### CONSIGNES:
1/ Dans l'extrait, relevez chacune des hypothèses introduites par « si » dans le scénario de la « situation inverse ».
2/ Indiquez si chacune de ces affirmations concorde avec l'extrait : (a) le joueur obtenu en retour de Subban est plus âgé que lui de quatre ans ; (b) Subban n'avait remporté aucun trophée au moment de son départ ; (c) les Predators de Nashville ont été éliminés au premier tour. Répondez par oui ou non en citant les mots de l'extrait qui tranchent.

-------- EXTRAIT FOURNI --------

P.K. Subban en grande finale

Dur pour le Canadien...

Voici donc P.K. Subban et les Predators de Nashville en finale de la Coupe Stanley. Et moi qui croyais que dans la LNH, le programme de partage des revenus était la seule manière pour les organisations riches comme le Canadien d’aider les clubs des marchés « non traditionnels » dans le sud des États-Unis !

Blague à part, l’an 1 de cette transaction vire au cauchemar pour le CH. Et à tous les gens voulant m’expliquer à quel point il demeure délicat de déterminer une première équipe gagnante dans la transaction Subban-Weber, je propose cet exercice simple.

Imaginez la situation inverse. Si c’était plutôt le Canadien qui s’apprêtait à disputer la finale de la Coupe Stanley, si Shea Weber avait été exceptionnel lors des trois premières séries et si les Predators avaient été éliminés dès le premier tour, existerait-il un seul amateur de hockey au Québec – un seul ! – qui hésiterait à déclarer le CH grand vainqueur de cet échange ?

J’ai toujours pensé que le départ de P.K. Subban hanterait le Canadien. 

On n’expédie pas sous d’autres cieux un surdoué comme lui, déjà gagnant du trophée Norris, sans courir un risque énorme. Surtout lorsque le joueur obtenu en retour de ses services, aussi solide soit-il, est quatre ans plus vieux et ne possède pas la même capacité à relancer l’attaque.

-------- DONNÉES FOURNIES --------

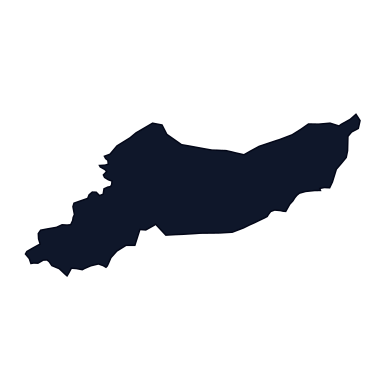 Commonwealth 2, Grand Bassa, Liberia, rotated 99°
{"feature_id": "62588387B22492671376188", "entity_name": "Commonwealth 2", "entity_type": "district", "adm_level": 2, "iso_a3": "LBR", "parent_name": "Liberia", "parent_adm1": "Grand Bassa", "projection": "natural_earth1", "projection_center": [-10.038, 5.878], "detail": "fine", "context": "isolated", "style": "filled", "palette": "ink", "viewbox_px": 384, "rotation_deg": 99, "n_neighbors": 0, "source": "geoboundaries", "source_scale": "gbopen_adm2", "svg_char_len": 1994}
<svg xmlns="http://www.w3.org/2000/svg" viewBox="0 0 384 384"><g transform="rotate(99 192 192)"><path d="M170.4,284.1L172.5,282.5L173.8,280.1L177.6,279.0L179.1,282.1L180.3,287.5L181.6,286.5L183.5,281.4L185.1,279.5L189.0,282.2L191.3,280.6L193.0,276.5L193.7,272.7L197.3,272.5L199.4,273.3L200.3,275.9L202.6,279.4L208.1,279.4L210.0,282.8L207.2,286.6L207.7,290.5L210.9,293.2L214.6,294.0L217.6,299.6L220.9,305.7L221.5,306.8L225.1,307.3L232.7,304.6L235.7,305.4L238.9,305.4L243.3,306.7L244.2,310.2L244.7,315.2L248.1,320.3L251.1,329.1L253.4,335.5L257.1,337.3L262.3,336.2L267.2,333.8L268.8,336.0L272.7,341.0L276.6,345.8L279.3,346.8L283.2,342.3L287.8,339.9L286.9,337.2L286.4,333.0L282.5,328.2L281.8,324.5L283.2,322.1L286.6,318.9L288.5,311.1L293.0,304.5L294.4,302.3L291.9,301.3L286.1,299.2L285.7,294.1L285.9,288.2L284.3,286.1L280.7,280.4L277.7,273.2L278.6,268.2L279.8,265.2L278.4,264.2L275.7,263.4L269.5,261.8L262.1,257.0L255.0,248.8L253.6,240.1L238.4,237.8L237.2,237.6L236.7,231.7L230.8,224.2L229.5,222.9L238.7,211.1L236.8,202.4L235.3,194.9L232.5,182.2L231.4,177.5L230.8,174.2L230.0,169.3L229.3,165.1L228.1,158.2L225.4,145.9L219.4,135.5L215.5,130.0L212.6,125.5L210.0,121.8L206.9,117.3L206.3,116.4L204.4,113.9L202.4,113.1L199.0,111.3L196.9,107.6L196.5,101.8L196.7,99.0L196.5,96.4L188.9,93.6L185.0,91.0L181.5,89.5L178.8,87.9L176.4,85.8L173.7,79.9L171.3,70.9L170.4,65.4L168.5,66.4L166.9,62.1L166.3,56.7L160.2,54.9L157.4,54.5L146.9,53.0L140.9,49.3L133.8,45.1L126.9,44.8L112.7,46.7L107.8,43.8L103.2,37.7L95.2,37.2L93.6,38.6L89.6,42.2L95.5,47.1L101.9,55.3L103.8,57.1L102.4,66.4L105.2,77.6L106.6,87.6L112.8,94.0L119.8,102.0L126.7,114.0L127.6,115.9L136.4,132.8L142.3,140.5L147.1,146.5L146.8,150.9L146.5,155.6L146.2,158.8L145.8,164.9L146.0,166.5L146.4,169.6L146.8,173.5L147.4,178.0L147.5,178.9L147.4,185.7L147.0,202.3L146.9,209.8L145.2,213.2L139.0,225.9L130.5,232.1L130.3,238.7L130.2,241.7L142.3,256.5L148.2,261.7L158.2,273.3L167.5,278.9L170.4,284.1Z" fill="#0f172a" stroke="#020617" stroke-width="1.5"/></g></svg>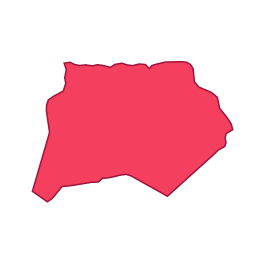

--------

### RÉPONSES PAR CONSIGNE:
1/
- Le Canadien s'apprêtait à disputer la finale de la Coupe Stanley.
- Shea Weber avait été exceptionnel lors des trois premières séries.
- Les Predators avaient été éliminés dès le premier tour.

2/
(a) Oui : « est quatre ans plus vieux ».
(b) Non : « déjà gagnant du trophée Norris ».
(c) Non : « les Predators de Nashville en finale de la Coupe Stanley ».